My impression is that this review was written quickly after a quick skim of it's chapters. This is a shame.

If it is any consolation I doubt that this review will lead to any lost sales. Academic economists are not necessarily the target readers.

My brief review was included in a post about Hong Kong:

---------------------------

Following up on the comment to the previous post this article makes for interesting reading. The economics of this story are linked to some nice work in the Urban Economics literature. Matt Kahn covers this issue in depth in his accessible Green Cities book.
Green Cities: Urban Growth and the Environment
As an aside I intend to write a full review of this text in the next week or so but for now I would recommend it to anyone interested in environmental economics but does not want to feel like they are reading a textbook or actually working. It has a Freakonomics for environmental economists feel to it but has more structure and a little more depth (which may unfortunately cost it some of the more casual non-economist readers).

This is the sort of issue that is covered in Green Cities - how local governments can use the greening of a city via green policies to attract high skilled workers who also tend to work in "clean" jobs, thus helping to create a virtuous circle for the area (and an increase in house prices). The well-educated and skilled workers then tend to vote for even greener politicians and policies. There are, as you can imagine, numerous ramifications and caveats along the way.
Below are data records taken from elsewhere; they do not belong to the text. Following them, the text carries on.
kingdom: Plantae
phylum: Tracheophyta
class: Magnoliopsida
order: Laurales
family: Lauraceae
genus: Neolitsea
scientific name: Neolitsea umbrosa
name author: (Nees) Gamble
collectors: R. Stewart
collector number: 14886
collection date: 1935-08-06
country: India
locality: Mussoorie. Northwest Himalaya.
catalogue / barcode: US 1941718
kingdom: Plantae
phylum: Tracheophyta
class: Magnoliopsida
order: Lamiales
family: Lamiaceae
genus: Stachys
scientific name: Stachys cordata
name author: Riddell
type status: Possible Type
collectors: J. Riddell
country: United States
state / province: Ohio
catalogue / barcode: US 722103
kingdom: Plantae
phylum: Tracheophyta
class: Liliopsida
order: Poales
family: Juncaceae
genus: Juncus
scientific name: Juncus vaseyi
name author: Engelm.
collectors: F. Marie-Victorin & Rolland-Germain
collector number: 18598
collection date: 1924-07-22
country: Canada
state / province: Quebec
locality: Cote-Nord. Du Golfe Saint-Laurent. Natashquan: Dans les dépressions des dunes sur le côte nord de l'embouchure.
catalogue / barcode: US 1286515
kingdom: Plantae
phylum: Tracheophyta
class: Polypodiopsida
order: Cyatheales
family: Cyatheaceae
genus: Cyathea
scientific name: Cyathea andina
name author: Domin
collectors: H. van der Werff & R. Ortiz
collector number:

The article below however, also reveals what the “browning” of a city can do. I suspect that Hong Kong politicians now have pollution high on their list of things to address if they are not already doing so. The question is how much they can do about transboundary pollution from the nearby industrial regions in China?

http://globalisation-and-the-environment.
blogspot.com/2006/11/pollution-causes-hong
-kong-downgrade.html

randall crane said...

I can't say which disappoints me most, that you are a caterer or a panderer.

Did you key his car or something? I'm surprised the editor let that pass with that tone. Many of these comments are over the top shrill, rhetorical, and selective. On the other hand, I guess I wouldn't want to try to edit him either.

Mills was extremely fair, even forgiving, to me when I was young but you really touched a nerve, evidently, caterer. Shake it off.